*TRY IT:* Your transcription must include every record word for word and no pictures.

*GIVEN DATA:*
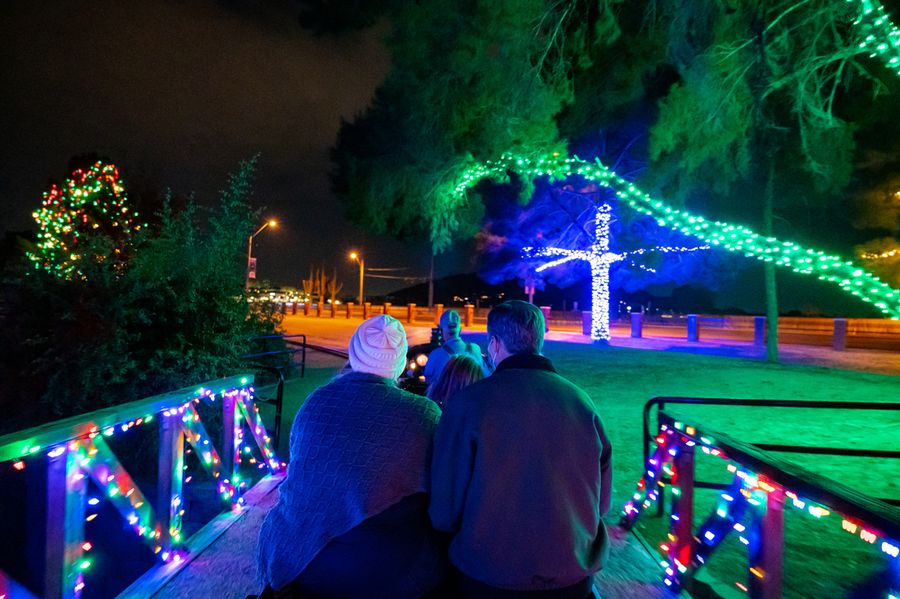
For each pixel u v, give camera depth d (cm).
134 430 586
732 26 1090
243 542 411
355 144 1634
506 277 2547
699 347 2184
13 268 605
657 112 1570
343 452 199
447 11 1183
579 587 194
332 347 2017
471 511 192
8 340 592
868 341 2570
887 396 1117
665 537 454
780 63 1123
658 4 1277
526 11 1155
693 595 354
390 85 1378
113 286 616
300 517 200
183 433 391
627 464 654
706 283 2045
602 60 1566
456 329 546
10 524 426
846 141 1183
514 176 2086
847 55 926
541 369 210
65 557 269
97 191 1122
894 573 202
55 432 257
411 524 204
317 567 197
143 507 338
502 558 186
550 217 2328
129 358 607
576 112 1711
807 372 1444
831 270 874
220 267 721
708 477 609
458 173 1380
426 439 209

*SOLUTION FOR THIS EXERCISE:*
For each pixel u v, give camera depth d (cm).
134 430 586
732 26 1090
243 542 411
355 144 1634
506 277 2547
699 347 2184
13 268 605
657 112 1570
343 452 199
447 11 1183
579 587 194
332 347 2017
471 511 192
8 340 592
868 341 2570
887 396 1117
665 537 454
780 63 1123
658 4 1277
526 11 1155
693 595 354
390 85 1378
113 286 616
300 517 200
183 433 391
627 464 654
706 283 2045
602 60 1566
456 329 546
10 524 426
846 141 1183
514 176 2086
847 55 926
541 369 210
65 557 269
97 191 1122
894 573 202
55 432 257
411 524 204
317 567 197
143 507 338
502 558 186
550 217 2328
129 358 607
576 112 1711
807 372 1444
831 270 874
220 267 721
708 477 609
458 173 1380
426 439 209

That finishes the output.